Deutschlands Konjunkturforscher rechnen nächstes Jahr mit einer geringeren Preissteigerung. Die Wirtschaft erhole sich, doch die neue Bundesregierung müsse dringend Reformen anpacken.

Von Alexander Hagelüken

Noch bremsen Lieferprobleme den Aufschwung nach der Corona-Krise, im kommenden Jahr aber soll es wirtschaftlich stark aufwärts gehen. Wie der Internationale Währungsfonds rechnen auch die führenden Konjunkturinstitute in Deutschland in diesem Jahr mit einem geringeren Wachstum der heimischen Wirtschaft als bisher gedacht. In ihrer Herbstprognose gehen die Forschungsinstitute nur noch von einem Wachstum um 2,4 Prozent in diesem Jahr aus. Im Frühjahr hatten sie noch 3,7 Prozent vorhergesagt. Dafür erwarten die Wirtschaftswissenschaftler für 2022 einen stärkeren Aufschwung als bisher. Bei der Inflation geben sie Entwarnung: Die Preissteigerung falle in den kommenden Jahren wieder niedriger aus.

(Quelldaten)
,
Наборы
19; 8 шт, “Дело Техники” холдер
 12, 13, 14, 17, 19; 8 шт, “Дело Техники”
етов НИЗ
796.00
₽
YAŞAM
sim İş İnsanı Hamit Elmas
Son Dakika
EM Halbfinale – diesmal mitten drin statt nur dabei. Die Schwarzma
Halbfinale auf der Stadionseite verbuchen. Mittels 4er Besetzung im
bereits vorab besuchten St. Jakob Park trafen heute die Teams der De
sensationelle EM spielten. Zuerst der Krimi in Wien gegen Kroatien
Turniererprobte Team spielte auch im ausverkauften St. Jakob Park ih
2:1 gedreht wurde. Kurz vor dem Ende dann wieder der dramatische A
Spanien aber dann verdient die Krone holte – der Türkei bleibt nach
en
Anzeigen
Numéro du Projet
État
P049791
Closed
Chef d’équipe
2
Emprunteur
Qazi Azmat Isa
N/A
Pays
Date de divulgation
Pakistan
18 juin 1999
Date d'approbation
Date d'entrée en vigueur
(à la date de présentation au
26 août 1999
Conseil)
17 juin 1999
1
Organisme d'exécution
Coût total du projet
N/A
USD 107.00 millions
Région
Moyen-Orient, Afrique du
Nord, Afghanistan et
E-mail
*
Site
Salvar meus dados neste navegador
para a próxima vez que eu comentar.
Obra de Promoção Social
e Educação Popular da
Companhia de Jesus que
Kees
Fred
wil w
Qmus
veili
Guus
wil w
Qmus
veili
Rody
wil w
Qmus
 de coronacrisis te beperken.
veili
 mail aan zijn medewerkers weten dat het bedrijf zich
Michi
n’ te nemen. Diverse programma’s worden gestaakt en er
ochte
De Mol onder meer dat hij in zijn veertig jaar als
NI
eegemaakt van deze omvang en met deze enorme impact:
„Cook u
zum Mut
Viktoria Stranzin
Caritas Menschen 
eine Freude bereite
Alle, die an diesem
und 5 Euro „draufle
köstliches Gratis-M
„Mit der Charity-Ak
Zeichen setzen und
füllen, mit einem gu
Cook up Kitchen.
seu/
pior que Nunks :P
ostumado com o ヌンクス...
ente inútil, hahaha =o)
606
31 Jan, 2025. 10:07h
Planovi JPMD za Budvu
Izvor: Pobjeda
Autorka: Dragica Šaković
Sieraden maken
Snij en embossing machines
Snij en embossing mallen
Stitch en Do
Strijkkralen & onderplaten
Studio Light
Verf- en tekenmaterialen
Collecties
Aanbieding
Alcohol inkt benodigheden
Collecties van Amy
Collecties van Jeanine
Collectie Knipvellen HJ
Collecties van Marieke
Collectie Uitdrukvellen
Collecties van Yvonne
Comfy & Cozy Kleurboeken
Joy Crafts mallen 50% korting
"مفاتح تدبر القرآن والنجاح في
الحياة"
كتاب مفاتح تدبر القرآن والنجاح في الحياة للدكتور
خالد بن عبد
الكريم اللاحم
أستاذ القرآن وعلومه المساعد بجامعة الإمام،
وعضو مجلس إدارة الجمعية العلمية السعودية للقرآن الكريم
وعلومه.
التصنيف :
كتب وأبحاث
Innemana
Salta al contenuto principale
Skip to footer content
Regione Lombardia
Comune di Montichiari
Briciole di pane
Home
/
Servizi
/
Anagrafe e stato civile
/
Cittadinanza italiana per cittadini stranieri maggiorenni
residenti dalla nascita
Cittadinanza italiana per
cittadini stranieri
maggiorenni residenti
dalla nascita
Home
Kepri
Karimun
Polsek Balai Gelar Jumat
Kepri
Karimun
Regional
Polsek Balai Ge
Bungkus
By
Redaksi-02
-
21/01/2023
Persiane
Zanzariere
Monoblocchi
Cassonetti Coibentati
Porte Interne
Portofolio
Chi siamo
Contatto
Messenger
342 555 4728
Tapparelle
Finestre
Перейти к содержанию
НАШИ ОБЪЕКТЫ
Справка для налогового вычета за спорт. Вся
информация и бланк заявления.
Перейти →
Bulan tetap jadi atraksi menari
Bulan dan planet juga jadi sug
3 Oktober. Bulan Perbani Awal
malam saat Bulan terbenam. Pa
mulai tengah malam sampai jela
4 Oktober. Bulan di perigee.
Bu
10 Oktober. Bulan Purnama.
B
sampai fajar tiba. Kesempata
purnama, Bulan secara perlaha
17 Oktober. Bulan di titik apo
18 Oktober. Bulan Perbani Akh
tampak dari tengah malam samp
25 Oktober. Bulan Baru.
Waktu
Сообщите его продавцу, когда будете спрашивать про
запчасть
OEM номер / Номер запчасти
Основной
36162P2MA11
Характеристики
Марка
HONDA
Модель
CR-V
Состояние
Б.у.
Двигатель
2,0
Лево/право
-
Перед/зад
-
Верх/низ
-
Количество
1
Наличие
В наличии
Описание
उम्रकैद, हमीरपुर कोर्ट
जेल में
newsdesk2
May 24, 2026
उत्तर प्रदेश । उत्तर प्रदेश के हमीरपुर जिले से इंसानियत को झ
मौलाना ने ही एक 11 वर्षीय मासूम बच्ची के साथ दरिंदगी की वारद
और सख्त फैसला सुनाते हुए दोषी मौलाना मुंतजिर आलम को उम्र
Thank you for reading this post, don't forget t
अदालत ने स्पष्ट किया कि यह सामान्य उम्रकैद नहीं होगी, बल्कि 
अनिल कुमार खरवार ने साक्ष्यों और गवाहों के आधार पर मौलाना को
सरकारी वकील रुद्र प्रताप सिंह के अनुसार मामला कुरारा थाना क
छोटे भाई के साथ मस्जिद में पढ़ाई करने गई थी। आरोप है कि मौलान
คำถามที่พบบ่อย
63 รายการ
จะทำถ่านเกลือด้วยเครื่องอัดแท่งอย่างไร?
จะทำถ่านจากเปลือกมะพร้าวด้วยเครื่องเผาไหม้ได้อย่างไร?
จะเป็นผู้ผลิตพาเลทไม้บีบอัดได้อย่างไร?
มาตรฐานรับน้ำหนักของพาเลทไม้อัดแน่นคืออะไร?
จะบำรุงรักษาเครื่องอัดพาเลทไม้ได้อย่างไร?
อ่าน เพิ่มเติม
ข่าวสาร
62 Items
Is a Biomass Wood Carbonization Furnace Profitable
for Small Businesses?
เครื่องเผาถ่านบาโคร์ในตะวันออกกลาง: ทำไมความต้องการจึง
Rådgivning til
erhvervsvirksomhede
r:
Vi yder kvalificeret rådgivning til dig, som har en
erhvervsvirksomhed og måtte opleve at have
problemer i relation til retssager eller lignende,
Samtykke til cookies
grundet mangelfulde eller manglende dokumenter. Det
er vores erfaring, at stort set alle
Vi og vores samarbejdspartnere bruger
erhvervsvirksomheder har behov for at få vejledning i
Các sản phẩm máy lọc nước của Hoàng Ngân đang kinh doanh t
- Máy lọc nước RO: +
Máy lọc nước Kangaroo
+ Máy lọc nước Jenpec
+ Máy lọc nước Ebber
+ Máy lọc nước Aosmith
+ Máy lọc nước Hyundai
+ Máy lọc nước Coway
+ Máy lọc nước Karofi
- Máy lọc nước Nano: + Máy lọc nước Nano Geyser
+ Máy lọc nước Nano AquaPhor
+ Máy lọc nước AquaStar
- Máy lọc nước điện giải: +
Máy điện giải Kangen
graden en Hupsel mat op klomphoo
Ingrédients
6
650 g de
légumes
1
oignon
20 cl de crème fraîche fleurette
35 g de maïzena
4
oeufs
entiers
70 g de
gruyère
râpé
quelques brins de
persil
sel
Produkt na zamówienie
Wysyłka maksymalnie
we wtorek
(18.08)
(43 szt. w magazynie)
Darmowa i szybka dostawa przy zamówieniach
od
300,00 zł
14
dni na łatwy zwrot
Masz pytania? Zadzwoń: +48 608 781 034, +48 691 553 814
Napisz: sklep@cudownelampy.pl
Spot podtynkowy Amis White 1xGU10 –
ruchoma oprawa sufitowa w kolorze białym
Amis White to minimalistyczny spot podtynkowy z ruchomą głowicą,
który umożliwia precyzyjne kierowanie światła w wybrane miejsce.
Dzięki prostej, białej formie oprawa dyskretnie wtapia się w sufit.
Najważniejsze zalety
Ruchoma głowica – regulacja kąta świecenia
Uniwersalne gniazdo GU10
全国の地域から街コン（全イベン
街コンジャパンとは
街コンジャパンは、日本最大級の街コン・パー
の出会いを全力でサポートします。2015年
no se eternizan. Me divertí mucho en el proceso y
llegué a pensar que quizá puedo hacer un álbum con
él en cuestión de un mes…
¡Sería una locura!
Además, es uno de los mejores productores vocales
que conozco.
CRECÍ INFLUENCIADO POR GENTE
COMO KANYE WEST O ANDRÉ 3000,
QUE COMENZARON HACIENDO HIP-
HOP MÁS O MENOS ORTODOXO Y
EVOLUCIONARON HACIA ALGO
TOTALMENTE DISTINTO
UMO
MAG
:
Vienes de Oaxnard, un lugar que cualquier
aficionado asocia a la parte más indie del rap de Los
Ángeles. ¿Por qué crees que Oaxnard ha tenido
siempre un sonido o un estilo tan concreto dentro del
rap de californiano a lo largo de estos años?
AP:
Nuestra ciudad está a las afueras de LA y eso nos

ARBEITSANWEISUNGEN:
**a.** Prüfen Sie, ob die Aussagen (i) bis (iii) mit dem Text zur Konjunkturprognose übereinstimmen: (i) Im Frühjahr sagten die Institute ein Wachstum von 3,7 Prozent voraus. (ii) Für 2022 erwarten die Institute einen schwächeren Aufschwung als bisher. (iii) Die Preissteigerung soll in den kommenden Jahren niedriger ausfallen. Antworten Sie jeweils mit Ja oder Nein und zitieren Sie die entscheidenden Worte des Textes wörtlich.
**b.** Fassen Sie den Text zur Konjunkturprognose in zwei Sätzen zusammen.
Die Daten sind eigenständiges Material und gehören nicht zum Text.

LÖSUNGEN JE AUFGABE:
**a.**
(i) Ja: „Im Frühjahr hatten sie noch 3,7 Prozent vorhergesagt.“
(ii) Nein: „Dafür erwarten die Wirtschaftswissenschaftler für 2022 einen stärkeren Aufschwung als bisher.“
(iii) Ja: „Die Preissteigerung falle in den kommenden Jahren wieder niedriger aus.“

**b.** Die führenden Konjunkturinstitute in Deutschland erwarten in ihrer Herbstprognose für dieses Jahr nur noch ein Wachstum von 2,4 Prozent statt der im Frühjahr vorhergesagten 3,7 Prozent, während Lieferprobleme den Aufschwung nach der Corona-Krise noch bremsen. Für 2022 rechnen sie mit einem stärkeren Aufschwung als bisher und mit einer geringeren Preissteigerung, zugleich müsse die neue Bundesregierung dringend Reformen anpacken.